=== MATERIAL PROVIDED ===

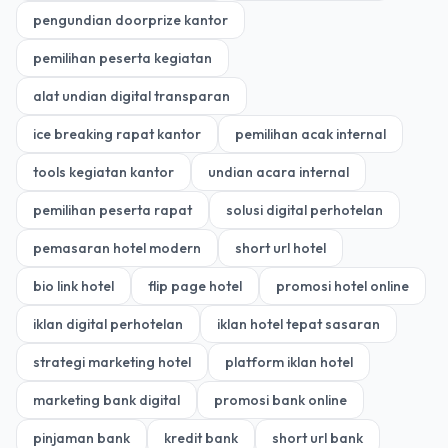
pengundian doorprize kantor
pemilihan peserta kegiatan
alat undian digital transparan
ice breaking rapat kantor
pemilihan acak internal
tools kegiatan kantor
undian acara internal
pemilihan peserta rapat
solusi digital perhotelan
pemasaran hotel modern
short url hotel
bio link hotel
flip page hotel
promosi hotel online
iklan digital perhotelan
iklan hotel tepat sasaran
strategi marketing hotel
platform iklan hotel
marketing bank digital
promosi bank online
pinjaman bank
kredit bank
short url bank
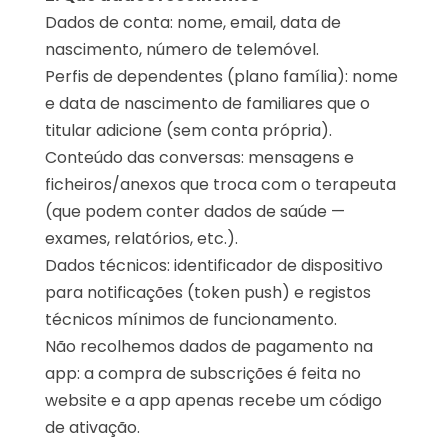
Dados de conta: nome, email, data de
nascimento, número de telemóvel.
Perfis de dependentes (plano família): nome
e data de nascimento de familiares que o
titular adicione (sem conta própria).
Conteúdo das conversas: mensagens e
ficheiros/anexos que troca com o terapeuta
(que podem conter dados de saúde —
exames, relatórios, etc.).
Dados técnicos: identificador de dispositivo
para notificações (token push) e registos
técnicos mínimos de funcionamento.
Não recolhemos dados de pagamento na
app: a compra de subscrições é feita no
website e a app apenas recebe um código
de ativação.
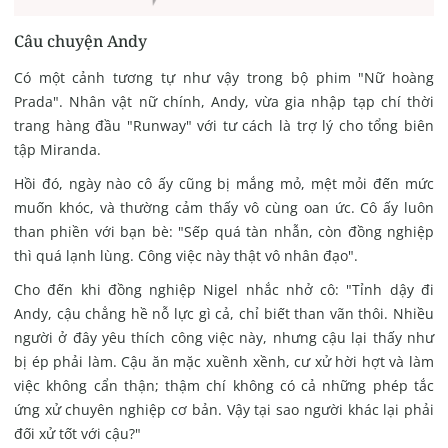
Câu chuyện Andy
Có một cảnh tương tự như vậy trong bộ phim "Nữ hoàng
Prada".
Nhân vật nữ chính, Andy, vừa gia nhập tạp chí thời
trang hàng đầu "Runway" với tư cách là trợ lý cho tổng biên
tập Miranda.
Hồi đó, ngày nào cô ấy cũng bị mắng mỏ, mệt mỏi đến mức
muốn khóc, và thường cảm thấy vô cùng oan ức.
Cô ấy luôn
than phiền với bạn bè: "Sếp quá tàn nhẫn, còn đồng nghiệp
thì quá lạnh lùng. Công việc này thật vô nhân đạo".
Cho đến khi đồng nghiệp Nigel nhắc nhở cô:
"Tỉnh dậy đi
Andy, cậu chẳng hề nỗ lực gì cả, chỉ biết than vãn thôi.
Nhiều
người ở đây yêu thích công việc này, nhưng cậu lại thấy như
bị ép phải làm.
Cậu ăn mặc xuềnh xềnh, cư xử hời hợt và làm
việc không cẩn thận; thậm chí không có cả những phép tắc
ứng xử chuyên nghiệp cơ bản. Vậy tại sao người khác lại phải
đối xử tốt với cậu?"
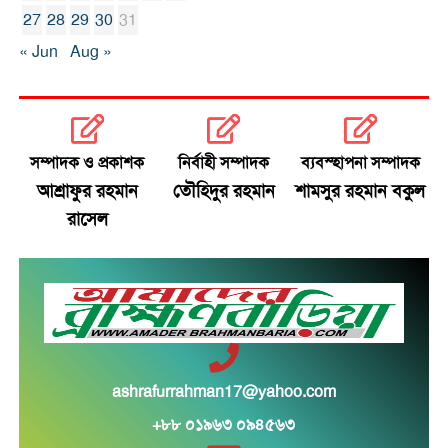
27
28
29
30
31
« Jun
Aug »
সম্পাদক ও প্রকাশক
নির্বাহী সম্পাদক
ব্যবস্হাপনা সম্পাদক
আশ্রাফুর রহমান
তৌহিদুর রহমান
শামসুর রহমান বকুল
রাসেল
ashrafurrahman17@yahoo.com
+৮৮ ০১৯৬৩ ০৯৪৫৬৩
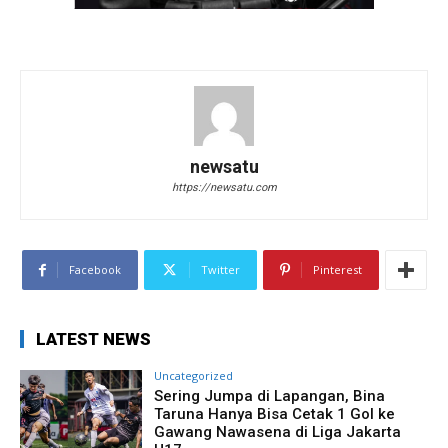
newsatu
https://newsatu.com
Facebook
Twitter
Pinterest
LATEST NEWS
Uncategorized
Sering Jumpa di Lapangan, Bina
Taruna Hanya Bisa Cetak 1 Gol ke
Gawang Nawasena di Liga Jakarta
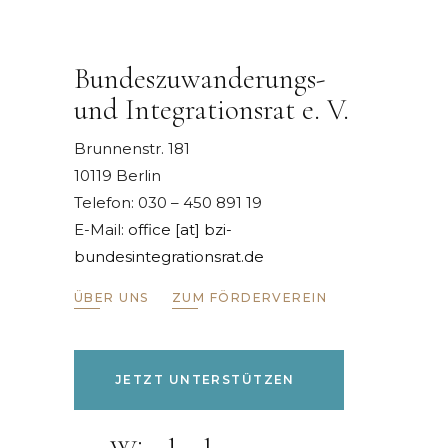
Bundeszuwanderungs-
und Integrationsrat e. V.
Brunnenstr. 181
10119 Berlin
Telefon: 030 – 450 891 19
E-Mail:
office [at] bzi-
bundesintegrationsrat.de
ÜBER UNS
ZUM FÖRDERVEREIN
JETZT UNTERSTÜTZEN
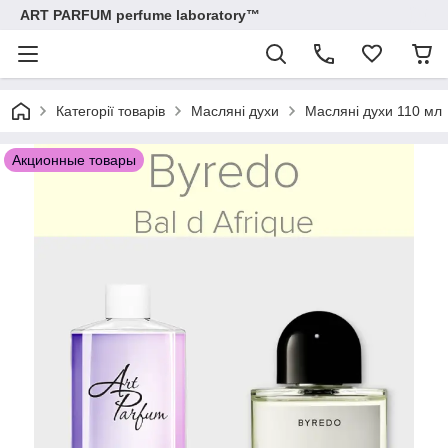
ART PARFUM perfume laboratory™
Категорії товарів
Масляні духи
Масляні духи 110 мл
Акционные товары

===

◆ TASK STATEMENT
Wherever a line of the entries holds the string "Andy", copy that line.

◆ SOLVED PROBLEM
Câu chuyện Andy
Nhân vật nữ chính, Andy, vừa gia nhập tạp chí thời
Andy, cậu chẳng hề nỗ lực gì cả, chỉ biết than vãn thôi.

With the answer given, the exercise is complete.